Deux des bailleurs institutionnels de RFLD étaient présents à la consultation de Dakar. L'Allemagne était représentée à travers la Deutsche Gesellschaft für Internationale Zusammenarbeit (GIZ), le partenaire de mise en œuvre du Ministère fédéral allemand de la Coopération économique et du Développement (BMZ), par Mme Katja Roeckel, Directrice pays GIZ Sénégal, et M. Mathias Muehlhans, Directeur de programme GIZ Sénégal. La Suède était représentée à travers l'Ambassade de Suède à Dakar par Son Excellence Mme Catharina Cappelin, Ambassadrice du Royaume de Suède au Sénégal, accompagnée de Mme Khady Touré, Officière de programme et politique; le soutien institutionnel de la Suède à RFLD est acheminé à travers Sida, l'Agence suédoise de coopération internationale pour le développement. La présence des deux bailleurs dans la salle a reflété le partenariat soutenu entre pairs que l'Allemagne et la Suède ont construit avec RFLD au cours de multiples cycles de coopération institutionnelle.

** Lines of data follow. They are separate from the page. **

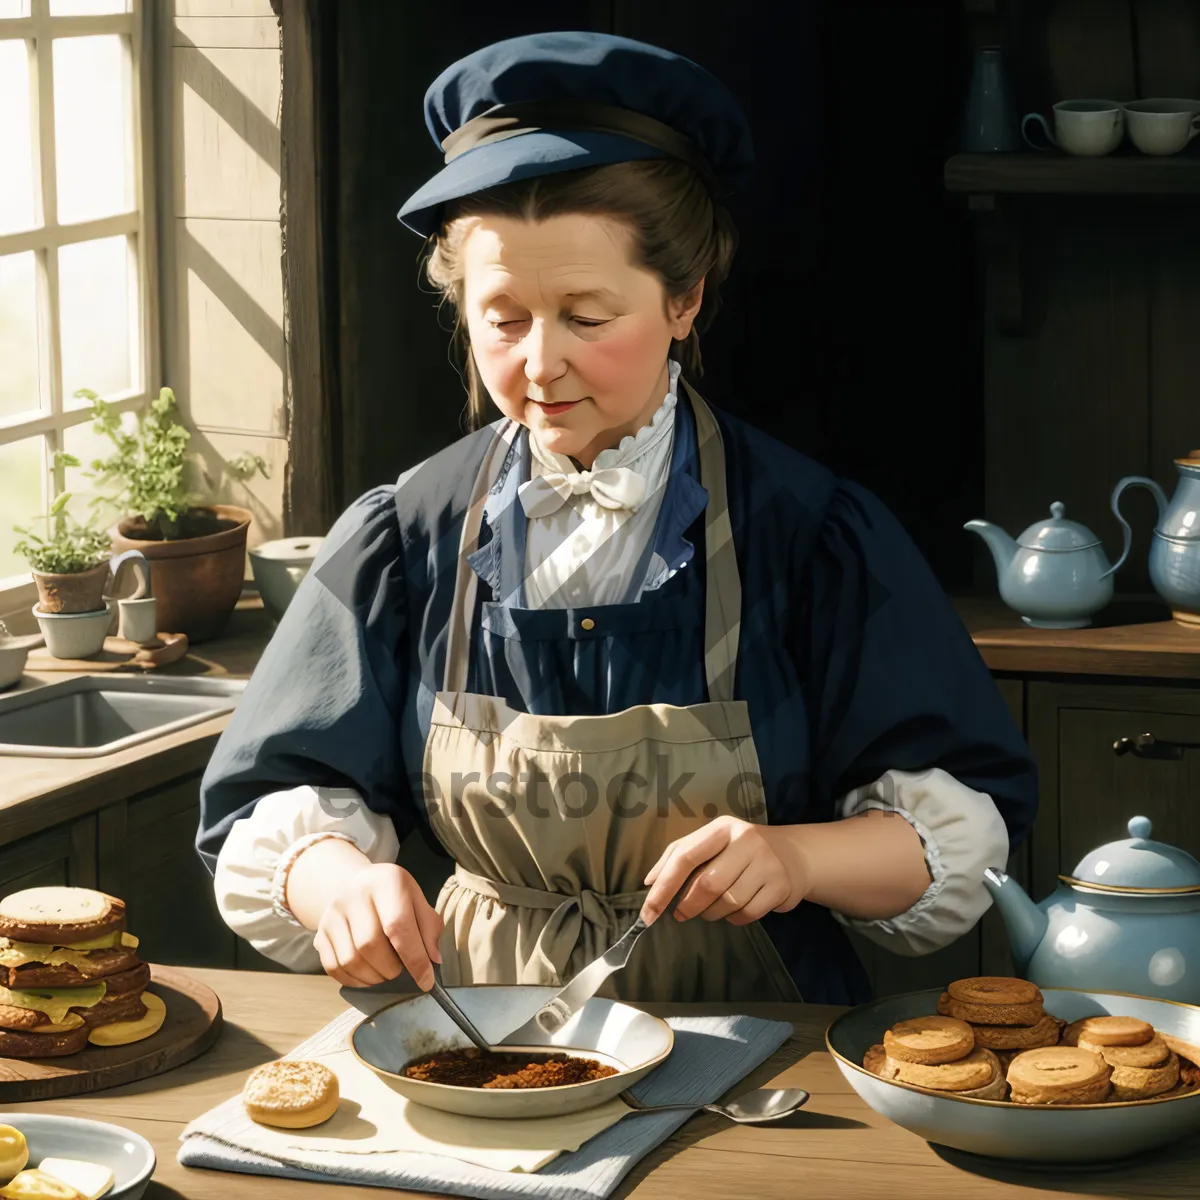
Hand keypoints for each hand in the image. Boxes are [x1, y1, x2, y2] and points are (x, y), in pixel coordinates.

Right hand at [313, 863, 443, 990]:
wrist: (357, 886)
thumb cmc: (394, 897)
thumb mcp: (418, 901)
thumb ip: (429, 928)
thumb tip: (433, 960)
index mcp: (386, 881)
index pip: (398, 926)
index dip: (414, 958)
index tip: (426, 981)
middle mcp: (354, 894)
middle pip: (370, 944)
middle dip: (391, 969)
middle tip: (401, 972)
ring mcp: (332, 913)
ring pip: (350, 959)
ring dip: (373, 977)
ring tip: (386, 974)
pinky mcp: (320, 932)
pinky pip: (334, 967)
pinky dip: (354, 980)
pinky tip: (368, 975)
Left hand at [640, 817, 808, 925]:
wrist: (793, 855)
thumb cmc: (740, 850)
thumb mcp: (711, 842)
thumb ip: (678, 856)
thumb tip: (650, 881)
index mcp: (722, 828)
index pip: (685, 856)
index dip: (664, 886)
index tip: (648, 913)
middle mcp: (746, 841)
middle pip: (707, 884)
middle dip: (687, 905)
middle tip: (680, 914)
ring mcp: (766, 863)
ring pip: (727, 902)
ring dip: (711, 913)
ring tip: (711, 909)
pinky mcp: (780, 886)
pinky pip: (747, 914)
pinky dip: (734, 919)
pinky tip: (734, 910)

RFLD, Réseau des Femmes Leaders pour le Développement, est un intermédiaire afroféministe panafricain avec quatre bureaux à Porto Novo, Accra, Banjul et Dakar. Le réseau détient le Statut d'observateur N°553 auprès de la CADHP et siège comme Membre du Groupe de travail du Rapporteur spécial de la CADHP sur les défenseurs des droits humains. RFLD assure actuellement la co-présidence du Conseil consultatif du Programme SEA-T, l'organe de guidance stratégique pour le programme Société. Égalité. Afrique - la Transformation (SEA-T), également financé par le BMZ allemand et mis en œuvre par la GIZ. Le mandat du Conseil consultatif est de fournir une guidance stratégique pour s'assurer que la direction, les priorités et les ressources du SEA-T sont véritablement alignées avec les visions de la société civile afroféministe. La consultation de Dakar était ancrée dans le programme BRAVE de RFLD, qui tient l'autonomie corporelle, le Protocole de Maputo, la santé et les droits sexuels et reproductifs, et la protection des défenseuses des droits humains comme luttes inséparables au sein d'une longue tradition afroféministe.
Des espaces tels que cette consultation produisent un impact qui excède la journée où ils sont tenus. Ils restituent la dignité d'être entendues aux défenseuses dont le travail est trop souvent réduit au silence. Ils donnent visibilité aux réalités opérationnelles qui façonnent la protection dans la région. Ils créent des relations qui se traduisent en aide mutuelle dans les moments de menace aiguë. Ils placent les acteur·rice·s institutionnel·le·s et les défenseuses de base dans la même salle, et la responsabilité qui en résulte persiste bien après que la salle se soit vidée. Ils renforcent la conversation continentale en l'ancrant dans le témoignage au niveau pays, et ils renforcent le travail au niveau pays en le reliant au soutien continental. Plus conséquemment, ils signalent aux défenseuses elles-mêmes qu'elles ne sont pas seules, que l'architecture entourant leur travail est vivante et engagée, et que la lignée de résistance qu'elles portent est reconnue par celles et ceux qui détiennent le pouvoir institutionnel. La ligne de clôture de la consultation, tirée de la longue lignée de la résistance des femmes africaines, a encadré tout l'après-midi : Celle qui arrive est liée à celles qui sont venues avant.